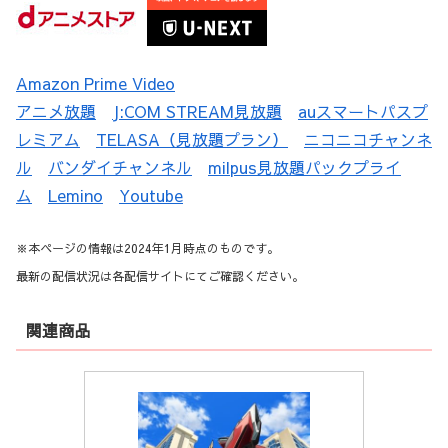
Amazon Prime Video
アニメ放題
J:COM STREAM見放題
auスマートパスプ
レミアム
TELASA（見放題プラン）
ニコニコチャンネ
ル
バンダイチャンネル
milpus見放題パックプライ
ム
Lemino
Youtube
※本ページの情報は2024年1月時点のものです。
最新の配信状況は各配信サイトにてご確認ください。
関連商品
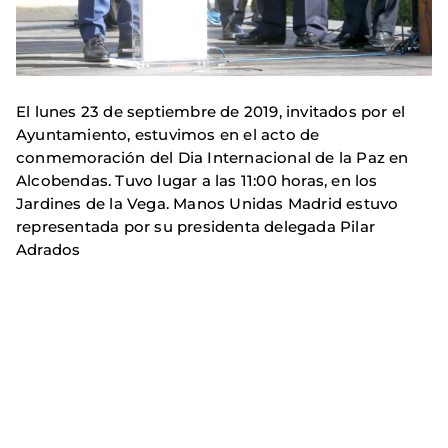
El lunes 23 de septiembre de 2019, invitados por el
Ayuntamiento, estuvimos en el acto de
conmemoración del Dia Internacional de la Paz en
Alcobendas. Tuvo lugar a las 11:00 horas, en los
Jardines de la Vega. Manos Unidas Madrid estuvo
representada por su presidenta delegada Pilar
Adrados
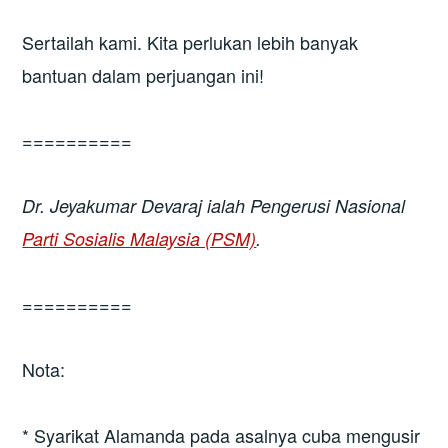
Sertailah kami. Kita perlukan lebih banyak
bantuan dalam perjuangan ini!
==========
Dr.
Jeyakumar Devaraj
ialah Pengerusi Nasional
Parti Sosialis Malaysia (PSM)
.
==========
Nota:
* Syarikat Alamanda pada asalnya cuba mengusir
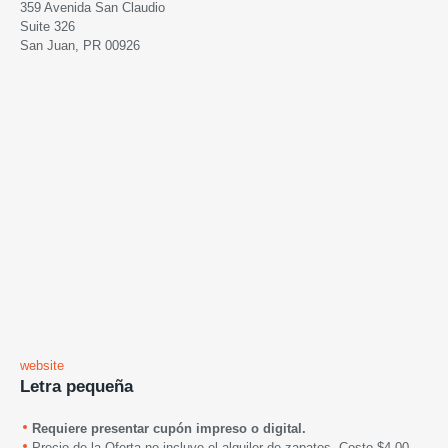
359 Avenida San Claudio
Suite 326
San Juan, PR 00926
website
Letra pequeña
Requiere presentar cupón impreso o digital.
Precio de la Oferta no incluye el alquiler de zapatos. Costo $4.00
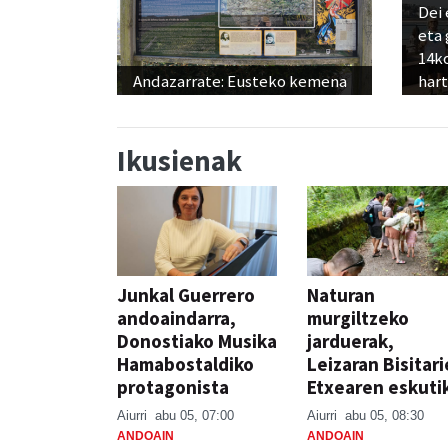
Dei 
eta
14ko
Andazarrate: Eusteko kemena
har
Ikusienak
Junkal Guerrero
Naturan
andoaindarra,
murgiltzeko
Donostiako Musika
jarduerak,
Hamabostaldiko
Leizaran Bisitar
protagonista
Etxearen eskuti
Aiurri
abu 05, 07:00
Aiurri
abu 05, 08:30
ANDOAIN
ANDOAIN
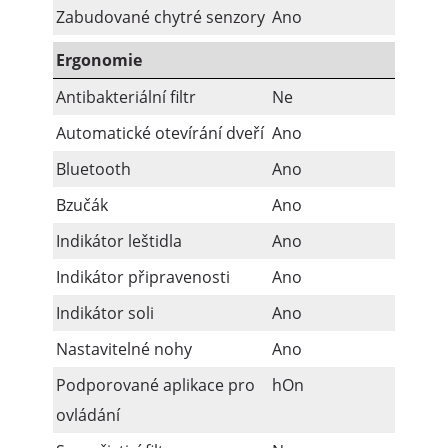
Zabudované chytré senzory
Ano
Ergonomie
Antibakteriální filtr
Ne
Automatické otevírání dveří
Ano
Bluetooth
Ano
Bzučák
Ano
Indikátor leštidla
Ano
Indikátor připravenosti
Ano
Indikátor soli
Ano
Nastavitelné nohy
Ano
Podporované aplikace pro
hOn
ovládání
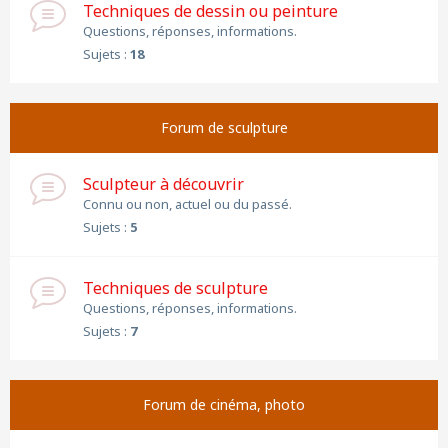
Techniques de dessin ou peinture
Questions, réponses, informations.
Sujets :
18
Forum de sculpture
Sculpteur à découvrir
Connu ou non, actuel ou du passé.
Sujets :
5
Techniques de sculpture
Questions, réponses, informations.
Sujets :
7
Forum de cinéma, photo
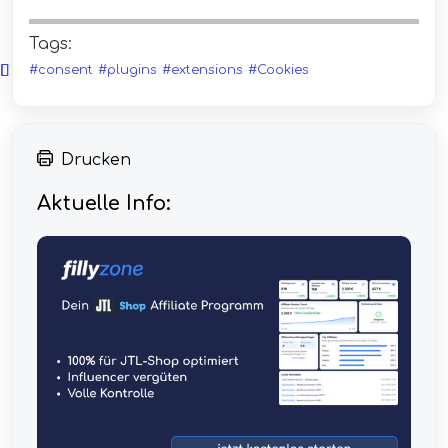
Tags:
#consent
#plugins
#extensions
#Cookies
Drucken
Aktuelle Info:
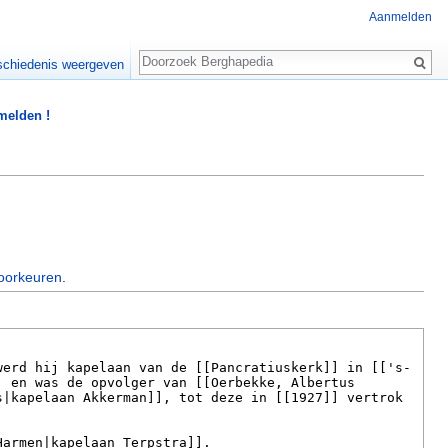
Aanmelden
Zoeken
chiedenis weergeven
 melden !
oorkeuren
.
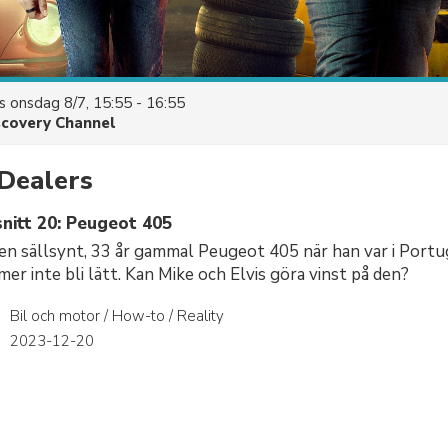
es
onsdag 8/7, 15:55 - 16:55
scovery Channel
Dealers
nitt 20: Peugeot 405
 en sällsynt, 33 år gammal Peugeot 405 när han var i Portu
er inte bli lätt. Kan Mike och Elvis göra vinst på den?
Bil och motor / How-to / Reality
r
2023-12-20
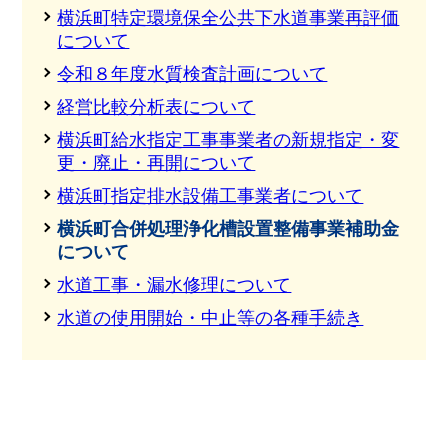
横浜町特定環境保全公共下水道事業再評価
について
令和８年度水質検査計画について
経営比較分析表について
横浜町給水指定工事事業者の新規指定・変
更・廃止・再開について
横浜町指定排水設備工事業者について
横浜町合併処理浄化槽設置整備事業補助金
について
水道工事・漏水修理について
水道の使用開始・中止等の各種手続き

※ ※ ※

_TASK DIRECTIONS_: Everything from the line with "Hamabostaldiko" through the line with "更・廃止・再開について" in the material above should be transcribed exactly, except the pictures.

_TASK ANSWER_:
Hamabostaldiko
Leizaran Bisitar
protagonista
Etxearen eskuti
Aiurri
abu 05, 07:00
Aiurri
abu 05, 08:30
ANDOAIN
ANDOAIN
Zabudované chytré senzory
Ano
Ergonomie
Antibakteriální filtr
Ne
Automatické otevírání dveří
Ano
Bluetooth
Ano
Bzučák
Ano
Indikátor leštidla
Ano
Indikátor připravenosti
Ano
Indikátor soli
Ano
Nastavitelné nohy
Ano
Podporované aplikace pro
hOn
ovládání
Techniques de dessin ou peinture
Questions, réponses, informations.
Sujets :
18
Forum de sculpture
Sculpteur à découvrir
Connu ou non, actuel ou du passé.
Sujets :
5
Techniques de sculpture
Questions, réponses, informations.
Sujets :
7
Forum de cinéma, photo
Tags:
#consent
#plugins
#extensions
#Cookies
Drucken
Aktuelle Info:
Aanmelden
Zoeken
chiedenis weergeven
 melden !
oorkeuren
.
es
onsdag 8/7, 15:55 - 16:55
scovery Channel
Dealers
nitt 20: Peugeot 405
 en sällsynt, 33 år gammal Peugeot 405 när han var i Portu
er inte bli lätt. Kan Mike och Elvis göra vinst på den?
Bil och motor / How-to / Reality
r
2023-12-20
横浜町特定環境保全公共下水道事業再評価
について
令和８年度水質検査計画について
経営比較分析表について
横浜町給水指定工事事業者の新規指定・変
更・廃止・再開について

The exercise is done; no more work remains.